Bu arada yeri gelmişken bu
dereceleri ve doktor tarafından uygulanacak serum dozunu yazalım.
1. Derece: Yılanın soktuğu yerde şiddetli ağrı
ve zonklama diş çevresinde 3-6 cm arası ödemli kızarıklık, görülür. Zehir
emildiyse seruma gerek yoktur, 12 saat içinde belirtiler kaybolur. Zehir
emilmediyse baldırın ön-yan yüzü veya kalçadan 1 ampul yılan serumu yaptırmak
(Bir doktora) yeterlidir. (Önceden antiseruma alerji olup olmadığı kontrol
edilmelidir)
2. Derece: 1. derecedeki belirtilere ilaveten,
şişkinlik ve kızarıklıklar vücuda yayılmaya başlar, ödemli bölgede kanamalı
lekeler ve morluklar belirir. Bunlara ilave olarak; Terleme, bulantı, kusma,
karınağrısı, hafif ateş varsa, bu 2. dereceden bir zehirlenmedir ve doktor
tarafından 1 ampul yılan serumu iv. olarak, bir ampul de kalçadan olmak üzere
toplam 2 ampul serum yaptırılır (doktor nezaretinde).

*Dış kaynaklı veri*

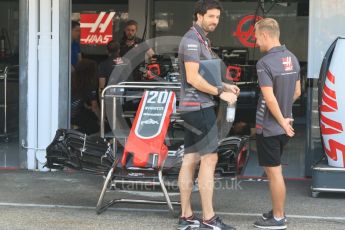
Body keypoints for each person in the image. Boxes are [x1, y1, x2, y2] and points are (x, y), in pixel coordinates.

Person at [177, 1, 240, 230]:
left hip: (193, 107)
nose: (215, 21)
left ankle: (186, 216)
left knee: (190, 159)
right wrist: (219, 93)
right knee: (209, 159)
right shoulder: (192, 40)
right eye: (211, 16)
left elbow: (205, 74)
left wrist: (225, 86)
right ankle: (209, 219)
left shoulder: (202, 39)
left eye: (217, 17)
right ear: (198, 15)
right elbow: (193, 78)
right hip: (199, 107)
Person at [253, 18, 301, 229]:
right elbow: (297, 92)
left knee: (274, 173)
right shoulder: (292, 58)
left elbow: (269, 98)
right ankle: (277, 210)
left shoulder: (264, 63)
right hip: (284, 124)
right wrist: (285, 116)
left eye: (256, 37)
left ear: (264, 34)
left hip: (271, 127)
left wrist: (280, 121)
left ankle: (279, 218)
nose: (256, 42)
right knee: (274, 171)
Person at [71, 59, 101, 135]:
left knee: (93, 117)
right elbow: (95, 107)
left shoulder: (72, 78)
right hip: (75, 113)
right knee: (94, 127)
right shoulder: (90, 83)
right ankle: (70, 135)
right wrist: (102, 119)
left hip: (67, 111)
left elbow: (77, 97)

3. Derece: 1 ve 2. Derece zehirlenmelere
ilaveten, belirtiler büyüyerek artarsa, vücut ısısı düşmeye başlar, nabız
atışları artar ve hasta şoka girerse bu 3. dereceden bir zehirlenmedir ki. Bu
durumda hastahanede doktor tarafından damardan en az 5 ampul serum yapmak
gerekir
4. derece: (Türkiye'deki yılanlarada görülmez)

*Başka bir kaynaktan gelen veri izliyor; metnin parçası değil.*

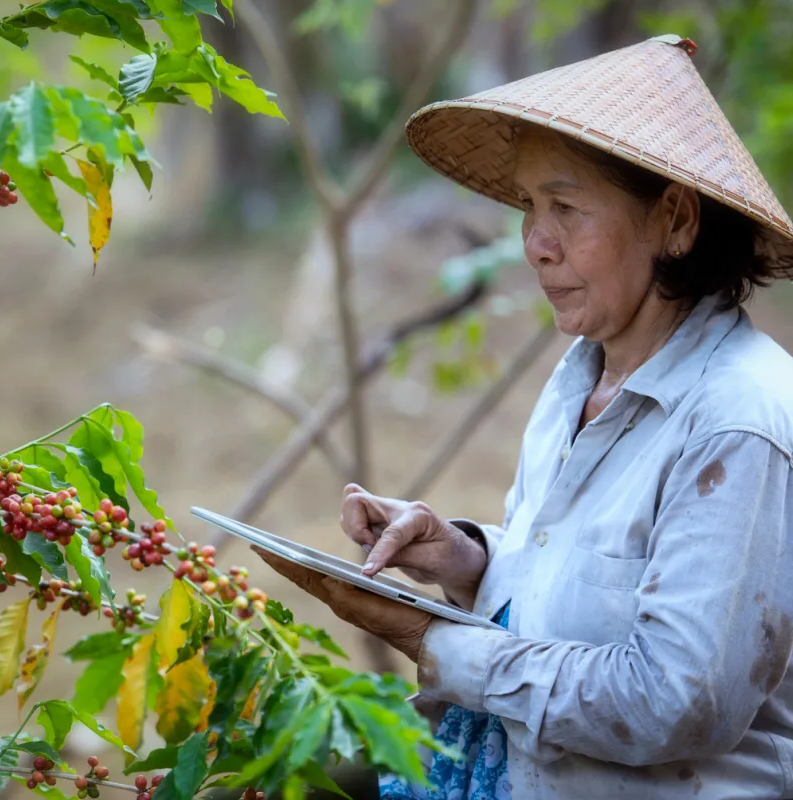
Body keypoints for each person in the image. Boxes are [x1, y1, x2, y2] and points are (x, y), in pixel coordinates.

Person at [255, 34, 793, 799]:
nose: (536, 245)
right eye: (531, 207)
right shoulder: (581, 378)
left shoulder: (737, 421)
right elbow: (591, 583)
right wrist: (467, 560)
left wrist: (431, 642)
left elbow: (676, 703)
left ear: (675, 220)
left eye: (567, 208)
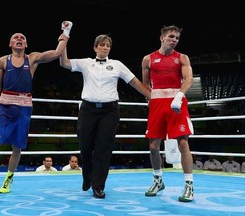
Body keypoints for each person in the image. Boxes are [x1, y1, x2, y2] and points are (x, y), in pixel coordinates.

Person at [0, 21, 73, 195]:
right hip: (5, 105)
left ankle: (8, 178)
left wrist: (66, 31)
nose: (19, 39)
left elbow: (57, 53)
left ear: (26, 44)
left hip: (24, 107)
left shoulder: (32, 58)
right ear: (11, 44)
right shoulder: (2, 61)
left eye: (22, 37)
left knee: (17, 146)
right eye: (16, 37)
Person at [59, 33, 151, 199]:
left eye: (108, 45)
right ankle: (87, 176)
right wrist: (64, 40)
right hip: (88, 110)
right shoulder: (86, 63)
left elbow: (135, 82)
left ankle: (98, 186)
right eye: (102, 45)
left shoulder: (117, 65)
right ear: (95, 47)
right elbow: (64, 63)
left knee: (103, 149)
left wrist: (152, 98)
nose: (105, 48)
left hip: (110, 112)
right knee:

Genellikle çıngıraklı yılan sokmalarında görülen çok daha ağır belirtiler
gösteren bir zehirlenmedir, Türkiye'deki yılan türlerinin ısırmasıyla bu tür
zehirlenme olamayacağından, akılları karıştırmamak için bu tür zehirlenmeyi
anlatmıyorum.
Yanlız şunu da belirtmekte
fayda var ki; Bu müdahalelerin hepsinin hastahanede yapılması gereklidir ayrıca
hasta müşahade altına alınmalı Tansiyon kontrol altına alınmalı, kan sayımı
yapılmalı, kandaki fibrinojen düzeyi, trombosit sayısı, protrombin zamanı, azot
düzeyi ve elektrolitler incelenmeli, hatta bunlar 2-8 saat arayla
tekrarlanmalıdır. Ayrıca alyuvarlardaki olası yapısal değişiklikler belirlemek
amacıyla periferik yayma da yapılmalıdır. Tansiyon düşmesine eşlik eden asidoz
(kanda asitlik düzeyinin yükselmesi) durumunun sık sık laktat düzeylerinin
ölçülmesi gerekir. İdrar incelemeleri sonucunda olası alyuvar yıkımına bağlı
hemoglobinin ve olası kas dokusu yıkımına bağlı miyoglobin varlığı
belirlenebilir. Dışkıda gizli kan da aranmalıdır. Tedavi buna göre
sürdürülmelidir. Eğer bu kişiye daha önce yılan serumu uygulandıysa bunu
doktora mutlaka söylemek gereklidir çünkü yılan serumları aynı kişide 2 veya 3.
kullanımdan sonra hastanın anaflaktik şoka girmesine neden olabilir varsa bu
durum doktora önceden bildirilmelidir.
Tabi bu saydıklarım çok
ağır vak'alar için geçerlidir ki Türkiye'de bu türden ölüm olaylarına fazla
rastlanmamaktadır. Türkiye'deki yılan sokmalarında eğer zehir yukarıda
anlatıldığı biçimde bir enjektör yada başka bir mekanik yöntemle (ağızla değil)
emildiyse en fazla 2. dereceden bir zehirlenme gerçekleşebilir o da hasta büyük
bir engerek tarafında ısırıldıysa ve engerek bütün zehirini enjekte ettiyse.